Updated: May 25, 2020

When I identify myself at a meeting as a "recovered alcoholic," I sometimes see a look of confusion, surprise - or even disdain. After all, we never cease to have the disease of alcoholism, right? Hold on - what does the Big Book say about this?

What I have recovered from is a "hopeless state of mind and body" (see the Forward to the First Edition, Fourth Edition p. XIII). In fact, Bill W. used the term "recovered" - not "recovering" - almost exclusively. Moreover, Bill used the term "recovered" in Big Book 20 times. In contrast, he used the term "recovering" only twice, a ten-fold reduction - and one of these two instances (50%) is relegated to a footnote (see p. 104). Both instances of the term refer to the early period of sobriety which infers, in my mind, to the transitional state in which one initially embarks upon the path.
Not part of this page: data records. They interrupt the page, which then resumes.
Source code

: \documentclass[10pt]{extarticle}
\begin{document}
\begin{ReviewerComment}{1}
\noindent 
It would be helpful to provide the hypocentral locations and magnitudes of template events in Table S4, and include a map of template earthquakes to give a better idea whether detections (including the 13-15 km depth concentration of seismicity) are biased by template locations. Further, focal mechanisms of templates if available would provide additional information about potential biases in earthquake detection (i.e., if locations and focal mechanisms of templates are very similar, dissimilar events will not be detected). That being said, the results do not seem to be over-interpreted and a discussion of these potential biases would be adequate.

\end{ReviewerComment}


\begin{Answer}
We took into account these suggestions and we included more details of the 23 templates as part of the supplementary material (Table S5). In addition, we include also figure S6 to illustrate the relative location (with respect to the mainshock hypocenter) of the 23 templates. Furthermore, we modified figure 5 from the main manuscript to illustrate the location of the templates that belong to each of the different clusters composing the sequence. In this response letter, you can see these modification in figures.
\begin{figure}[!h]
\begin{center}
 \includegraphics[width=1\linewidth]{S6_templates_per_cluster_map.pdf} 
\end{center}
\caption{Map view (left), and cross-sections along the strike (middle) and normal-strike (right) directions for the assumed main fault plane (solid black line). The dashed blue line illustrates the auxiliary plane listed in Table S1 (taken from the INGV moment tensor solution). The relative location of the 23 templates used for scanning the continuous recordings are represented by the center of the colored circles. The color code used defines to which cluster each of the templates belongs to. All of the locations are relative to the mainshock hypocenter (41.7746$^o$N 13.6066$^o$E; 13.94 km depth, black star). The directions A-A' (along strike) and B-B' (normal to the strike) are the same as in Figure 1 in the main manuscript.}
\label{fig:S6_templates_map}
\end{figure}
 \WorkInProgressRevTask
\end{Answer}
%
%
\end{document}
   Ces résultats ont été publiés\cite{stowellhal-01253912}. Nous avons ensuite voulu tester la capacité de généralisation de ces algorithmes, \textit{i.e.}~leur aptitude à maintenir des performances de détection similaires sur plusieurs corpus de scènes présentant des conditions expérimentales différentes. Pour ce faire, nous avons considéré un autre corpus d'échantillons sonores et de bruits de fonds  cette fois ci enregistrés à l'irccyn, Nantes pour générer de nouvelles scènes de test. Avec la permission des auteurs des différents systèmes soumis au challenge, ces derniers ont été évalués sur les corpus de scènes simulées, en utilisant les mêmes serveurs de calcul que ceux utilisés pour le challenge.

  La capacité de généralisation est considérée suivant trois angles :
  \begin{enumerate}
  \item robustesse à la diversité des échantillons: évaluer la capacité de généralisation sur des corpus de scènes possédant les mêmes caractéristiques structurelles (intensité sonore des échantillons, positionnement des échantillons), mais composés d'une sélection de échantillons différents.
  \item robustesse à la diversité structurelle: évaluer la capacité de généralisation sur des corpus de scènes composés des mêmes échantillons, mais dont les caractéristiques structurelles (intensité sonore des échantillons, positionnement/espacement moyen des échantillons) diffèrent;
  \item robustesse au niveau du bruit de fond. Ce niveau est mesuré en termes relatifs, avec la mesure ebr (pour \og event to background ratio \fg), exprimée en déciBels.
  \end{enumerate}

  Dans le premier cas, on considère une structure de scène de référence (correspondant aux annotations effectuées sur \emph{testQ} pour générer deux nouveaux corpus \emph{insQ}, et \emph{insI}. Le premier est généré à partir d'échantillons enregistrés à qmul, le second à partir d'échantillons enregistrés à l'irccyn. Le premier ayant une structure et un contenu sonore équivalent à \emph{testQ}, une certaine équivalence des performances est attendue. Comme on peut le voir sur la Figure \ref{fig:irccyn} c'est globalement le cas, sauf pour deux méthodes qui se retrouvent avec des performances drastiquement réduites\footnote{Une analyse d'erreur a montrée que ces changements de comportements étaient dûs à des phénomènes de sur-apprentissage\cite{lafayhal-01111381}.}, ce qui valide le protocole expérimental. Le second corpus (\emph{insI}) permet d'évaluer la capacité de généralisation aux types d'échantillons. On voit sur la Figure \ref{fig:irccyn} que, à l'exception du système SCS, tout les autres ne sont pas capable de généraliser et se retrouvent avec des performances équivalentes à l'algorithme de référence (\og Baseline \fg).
As a side note, the term "path" is used in more instances than just the familiar throughly-traveled one mentioned in "How It Works." The steps being referenced as a path actually occurs ten different times (another ten-fold increase).

Do we want to give newcomers an impression they can never recover?

That does not seem to be the message Bill W. was trying to convey. 

In fact, it appears he was trying to communicate that there just might be... a solution. One that is based - of course - on a daily reprieve (see p. 85).